Emerging evidence suggests that oxidative stress-induced lipid peroxidation ultimately results in ferroptosis, which contributes to the progression of ischaemic brain injury. Moracin N is a leading chemical purified from mulberry leaves. Previous studies have reported that moracin N has good antioxidant activity. However, the specific impact of moracin N on ischaemic stroke have not been determined.

Purpose

The present research sought to investigate the neuroprotective effects and mechanisms by which moracin N protects against ferroptosis after ischaemic stroke.

Methods

An animal model of ischaemic stroke was established via middle cerebral artery occlusion (MCAO) in mice.
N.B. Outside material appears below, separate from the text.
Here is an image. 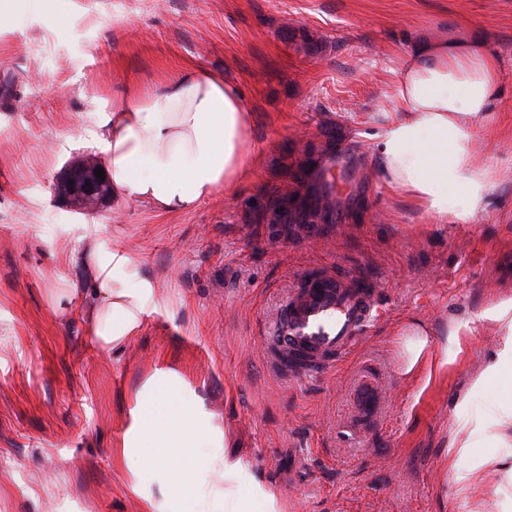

Mice received moracin N (20 mg·kg⁻¹·d⁻¹) via intracerebroventricular injection for three days before the start of reperfusion.

Results

Moracin N treatment reduced the brain infarct volume and water content, attenuated neurological deficit scores, and improved long-term neurological function recovery in a mouse model of ischaemic stroke (p < 0.05). Moreover, moracin N treatment prevented ferroptosis in the brains of MCAO mice and in primary neurons challenged with oxygen-glucose deprivation in vitro by downregulating FTH1 and ACSL4 and increasing glutathione synthesis (p < 0.05). Mechanistic studies revealed that moracin N increased the activation of the Keap1/Nrf2 signalling pathway. Finally, the neuroprotective effects of moracin N were blocked by the use of ML385, an Nrf2 inhibitor, as evidenced by the excessive iron accumulation and deactivation of the ferroptosis defence system (p < 0.05).

Conclusions

Moracin N suppresses oxidative stress-induced neuronal cell death after ischaemic stroke by inhibiting ferroptosis via the Keap1/Nrf2 signalling pathway, indicating that it could serve as a potential therapeutic candidate for cerebral ischaemia.